---------- DATASET RECORDS
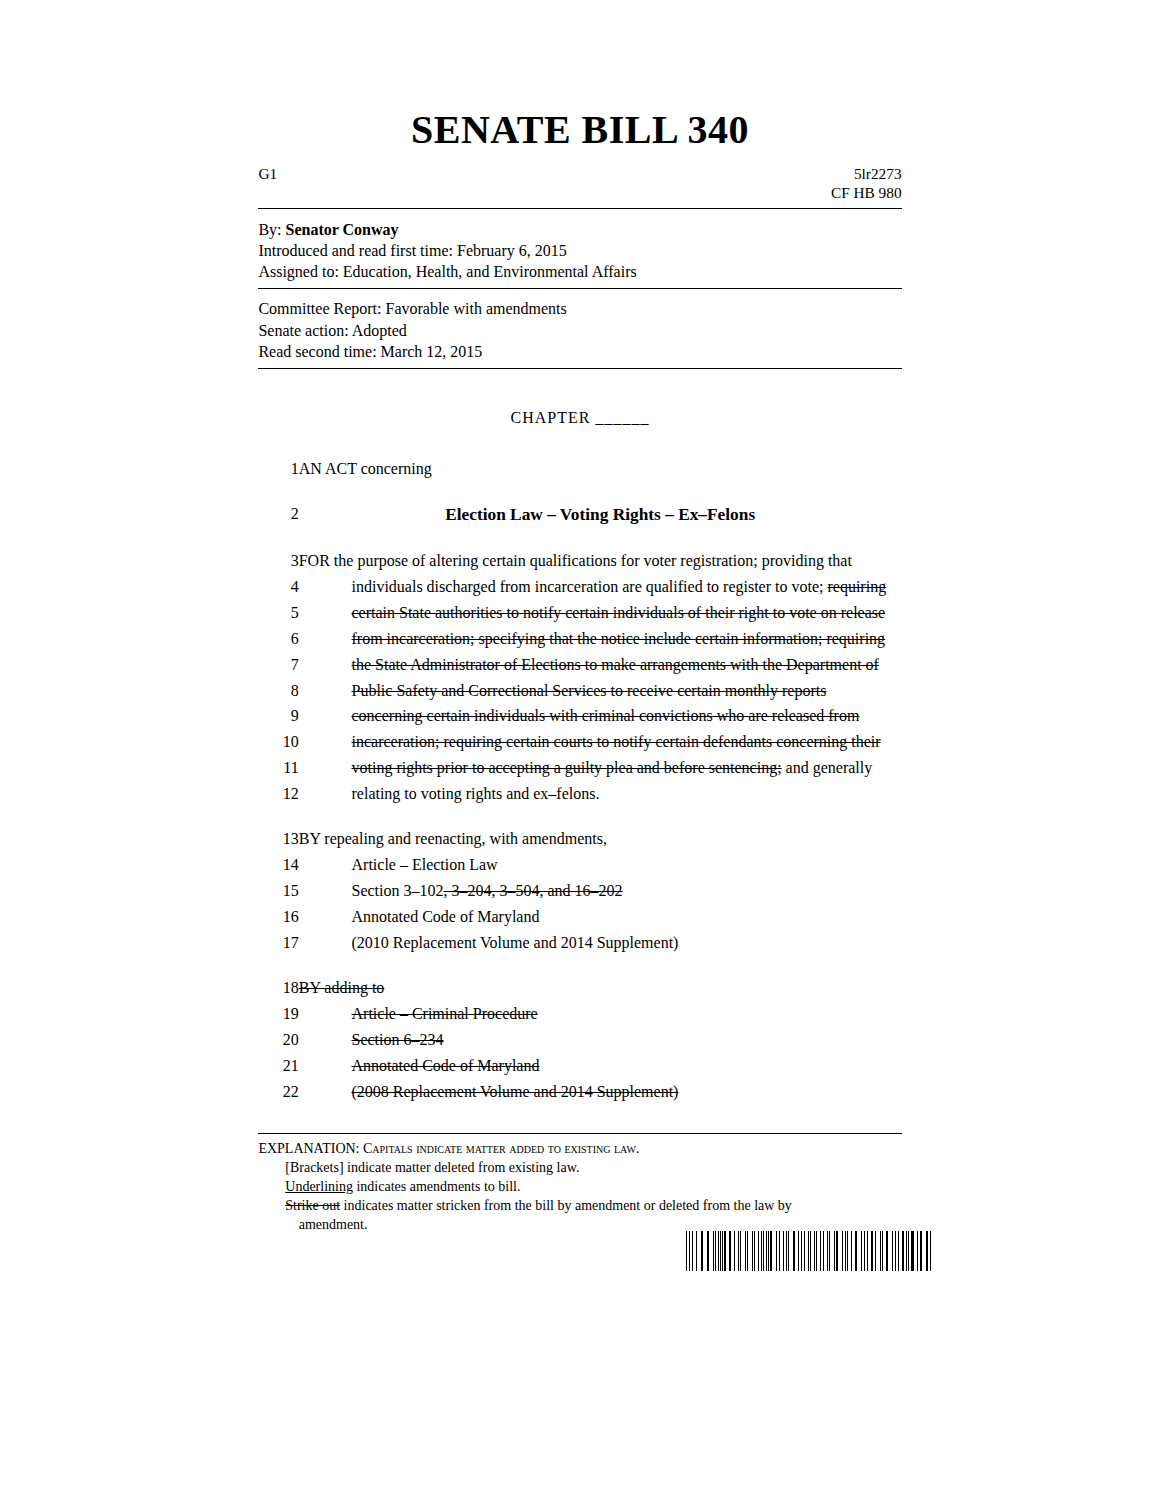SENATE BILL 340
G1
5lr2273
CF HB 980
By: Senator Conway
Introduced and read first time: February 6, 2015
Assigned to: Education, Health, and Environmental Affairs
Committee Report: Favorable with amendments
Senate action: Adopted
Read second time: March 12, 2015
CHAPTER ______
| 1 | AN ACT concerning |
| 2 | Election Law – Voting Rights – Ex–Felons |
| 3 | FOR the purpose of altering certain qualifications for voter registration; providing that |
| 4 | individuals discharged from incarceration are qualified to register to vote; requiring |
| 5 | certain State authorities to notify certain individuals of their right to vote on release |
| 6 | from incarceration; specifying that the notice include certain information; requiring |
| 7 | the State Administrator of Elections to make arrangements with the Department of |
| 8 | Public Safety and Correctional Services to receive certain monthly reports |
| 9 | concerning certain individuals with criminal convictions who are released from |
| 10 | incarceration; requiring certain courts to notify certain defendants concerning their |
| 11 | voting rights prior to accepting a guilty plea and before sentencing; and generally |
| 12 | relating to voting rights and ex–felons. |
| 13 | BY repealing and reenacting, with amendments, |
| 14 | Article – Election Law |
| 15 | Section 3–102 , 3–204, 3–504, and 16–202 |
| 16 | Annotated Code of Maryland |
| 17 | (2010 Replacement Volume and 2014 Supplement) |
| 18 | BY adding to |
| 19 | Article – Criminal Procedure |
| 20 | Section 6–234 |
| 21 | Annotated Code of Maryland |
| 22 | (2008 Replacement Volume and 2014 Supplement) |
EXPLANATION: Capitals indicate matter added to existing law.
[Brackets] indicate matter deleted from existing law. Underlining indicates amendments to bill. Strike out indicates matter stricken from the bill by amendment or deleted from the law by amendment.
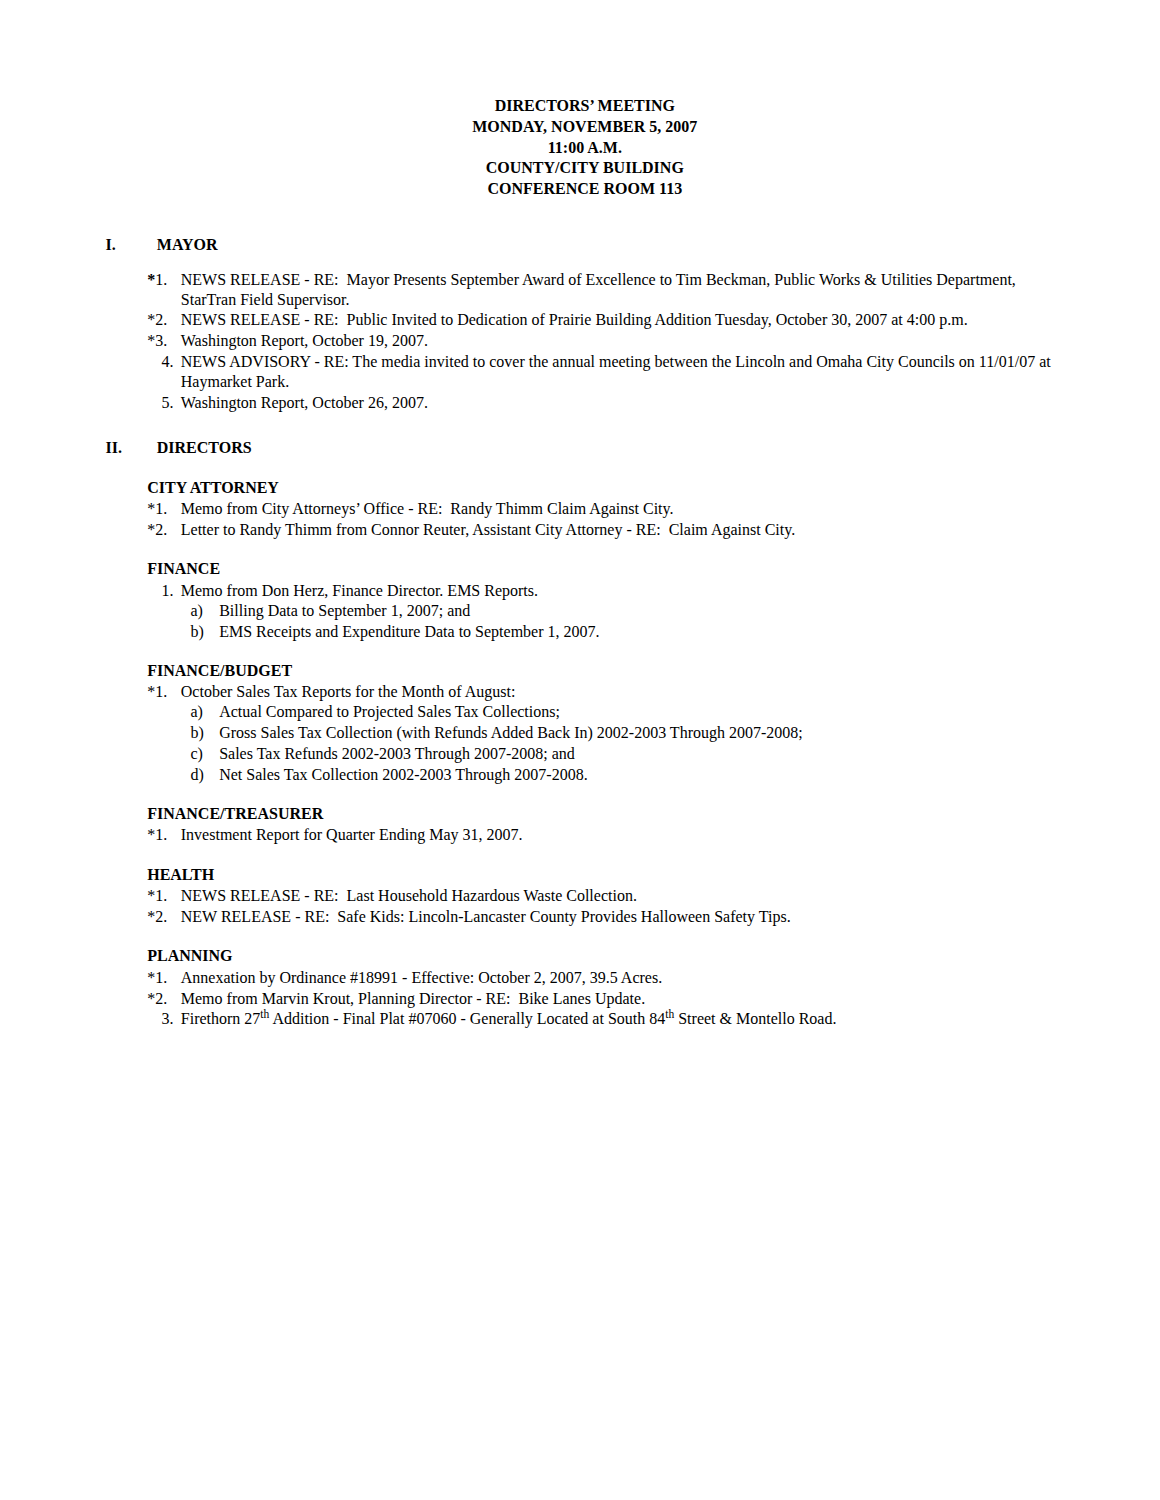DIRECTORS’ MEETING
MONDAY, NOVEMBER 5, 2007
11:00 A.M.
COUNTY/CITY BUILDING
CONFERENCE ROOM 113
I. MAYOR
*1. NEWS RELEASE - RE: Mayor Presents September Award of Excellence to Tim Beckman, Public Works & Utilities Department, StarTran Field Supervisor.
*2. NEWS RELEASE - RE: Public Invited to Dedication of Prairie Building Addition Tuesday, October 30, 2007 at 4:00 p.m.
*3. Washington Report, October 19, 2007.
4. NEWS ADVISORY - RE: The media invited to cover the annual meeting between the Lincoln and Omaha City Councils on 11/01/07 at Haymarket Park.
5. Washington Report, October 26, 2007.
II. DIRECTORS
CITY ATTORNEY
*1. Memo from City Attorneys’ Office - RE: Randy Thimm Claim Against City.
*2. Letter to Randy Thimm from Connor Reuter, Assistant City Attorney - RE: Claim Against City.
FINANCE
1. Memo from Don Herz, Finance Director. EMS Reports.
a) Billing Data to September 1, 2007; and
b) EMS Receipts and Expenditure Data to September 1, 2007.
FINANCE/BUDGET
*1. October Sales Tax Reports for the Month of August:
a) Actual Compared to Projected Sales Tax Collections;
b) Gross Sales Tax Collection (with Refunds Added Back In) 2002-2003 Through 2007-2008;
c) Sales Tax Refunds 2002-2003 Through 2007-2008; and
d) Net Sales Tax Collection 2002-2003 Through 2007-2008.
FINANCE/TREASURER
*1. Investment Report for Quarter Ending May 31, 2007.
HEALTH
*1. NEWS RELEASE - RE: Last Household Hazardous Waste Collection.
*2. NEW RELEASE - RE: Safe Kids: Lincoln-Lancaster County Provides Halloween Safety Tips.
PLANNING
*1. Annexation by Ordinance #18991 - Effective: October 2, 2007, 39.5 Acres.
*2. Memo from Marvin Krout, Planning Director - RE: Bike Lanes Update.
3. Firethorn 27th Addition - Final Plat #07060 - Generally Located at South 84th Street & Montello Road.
--------------------
#### EXERCISE DIRECTIONS:
Provide the lines again, unchanged, from where the data above begins through the line containing "Rights – Ex–Felons |", both ends included, omitting pictures and adding nothing.

#### THE ANSWER:
SENATE BILL 340
G1
5lr2273
CF HB 980
By: Senator Conway
Introduced and read first time: February 6, 2015
Assigned to: Education, Health, and Environmental Affairs
Committee Report: Favorable with amendments
Senate action: Adopted
Read second time: March 12, 2015
CHAPTER ______
| 1 | AN ACT concerning |
| 2 | Election Law – Voting Rights – Ex–Felons |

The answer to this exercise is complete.